22 de janeiro de 2018

Criancices, censura e hipocrisia



Está instalada a polémica à volta do novo programa de entretenimento da estação televisiva SIC, SuperNanny. Creio que já todos saberão como funciona pelo que me escuso de estar a explicar. Grosso modo é alguém que se substitui aos pais na tarefa de educar e com métodos mais ou menos discutíveis procura "pôr na linha" algumas crianças problemáticas, daquelas que batem e insultam os paizinhos, entre outros mimos filiais. A própria SIC justifica-o como sendo "...um programa educativo que ajuda pais e mães a educar os seus filhos com a finalidade de corrigir os problemas de conduta". Apesar desta justificação, não é nem mais nem menos que um típico programa de lixo, um reality show, onde de algum modo se explora a vida alheia e com uns condimentos televisivos se serve fresco aos consumidores ávidos deste tipo de conteúdos.

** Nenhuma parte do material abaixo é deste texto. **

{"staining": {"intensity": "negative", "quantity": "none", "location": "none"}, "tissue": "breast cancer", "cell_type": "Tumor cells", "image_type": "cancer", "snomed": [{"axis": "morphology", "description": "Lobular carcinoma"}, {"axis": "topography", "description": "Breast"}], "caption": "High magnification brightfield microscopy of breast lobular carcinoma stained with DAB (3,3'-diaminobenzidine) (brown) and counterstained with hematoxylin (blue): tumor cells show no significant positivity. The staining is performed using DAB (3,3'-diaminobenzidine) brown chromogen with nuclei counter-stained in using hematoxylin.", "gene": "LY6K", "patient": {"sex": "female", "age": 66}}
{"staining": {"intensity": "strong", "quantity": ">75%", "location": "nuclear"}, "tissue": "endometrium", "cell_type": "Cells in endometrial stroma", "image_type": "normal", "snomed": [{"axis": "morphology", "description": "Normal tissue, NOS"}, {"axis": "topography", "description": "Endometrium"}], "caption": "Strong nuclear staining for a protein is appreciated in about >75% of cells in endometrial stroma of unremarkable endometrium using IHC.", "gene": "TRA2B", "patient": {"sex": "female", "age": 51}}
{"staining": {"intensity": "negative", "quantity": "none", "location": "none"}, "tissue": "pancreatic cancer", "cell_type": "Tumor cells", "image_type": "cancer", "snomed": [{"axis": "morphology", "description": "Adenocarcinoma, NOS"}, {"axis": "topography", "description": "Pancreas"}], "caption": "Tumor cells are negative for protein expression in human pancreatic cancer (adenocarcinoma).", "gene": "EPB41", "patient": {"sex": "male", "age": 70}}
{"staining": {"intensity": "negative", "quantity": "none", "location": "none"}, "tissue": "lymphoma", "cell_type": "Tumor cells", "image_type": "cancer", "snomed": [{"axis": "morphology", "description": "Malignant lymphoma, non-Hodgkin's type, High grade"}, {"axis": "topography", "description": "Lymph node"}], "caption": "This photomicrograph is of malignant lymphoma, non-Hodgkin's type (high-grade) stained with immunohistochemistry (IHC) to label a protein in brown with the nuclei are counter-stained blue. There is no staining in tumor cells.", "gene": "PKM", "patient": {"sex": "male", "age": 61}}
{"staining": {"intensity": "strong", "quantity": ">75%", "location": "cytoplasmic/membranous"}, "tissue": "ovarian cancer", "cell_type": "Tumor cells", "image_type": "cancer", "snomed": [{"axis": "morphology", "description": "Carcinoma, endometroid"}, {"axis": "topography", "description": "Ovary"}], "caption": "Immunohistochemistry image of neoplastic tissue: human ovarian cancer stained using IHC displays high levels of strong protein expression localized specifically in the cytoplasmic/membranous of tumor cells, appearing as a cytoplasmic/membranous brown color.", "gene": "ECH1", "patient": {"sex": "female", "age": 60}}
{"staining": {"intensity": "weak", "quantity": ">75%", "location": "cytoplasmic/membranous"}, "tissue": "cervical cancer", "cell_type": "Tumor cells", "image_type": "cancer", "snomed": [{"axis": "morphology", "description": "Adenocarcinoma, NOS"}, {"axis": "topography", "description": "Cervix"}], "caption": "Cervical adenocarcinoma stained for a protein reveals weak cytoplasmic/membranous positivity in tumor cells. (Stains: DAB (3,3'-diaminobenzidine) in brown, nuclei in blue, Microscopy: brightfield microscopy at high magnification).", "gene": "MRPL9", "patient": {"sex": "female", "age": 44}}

A polémica à volta do primeiro episódio traduziu-se num rol de críticas e tomadas de posição de algumas entidades, nomeadamente a Comissão Nacional de Protecção de Direitos das Crianças e Jovens (CNPDCJ), a Unicef, o Instituto de Apoio à Criança, bem como vários especialistas, que alertaram ao longo da última semana que o programa viola os direitos das crianças. Estas críticas e recomendações de suspensão do segundo episódio, caíram em "saco roto" e a SIC transmitiu o programa, tornando-se, como fruto proibido, o programa mais visto no respectivo horário.

Pessoalmente, na minha humilde e leiga opinião, há de facto matéria que deve merecer crítica e por isso contenção, desde logo o facto de se estar a expor uma criança e o que isso poderá representar no seu futuro quanto à sua reserva de intimidade, sabendo-se que na actualidade com as ferramentas da internet e das redes sociais, o que for publicado acaba irremediavelmente por ser guardado e  partilhado, nem sempre por pessoas com boas intenções, ficando permanentemente esse rasto. Os efeitos ou consequências futuras podem de facto ser  nefastas e adversas. 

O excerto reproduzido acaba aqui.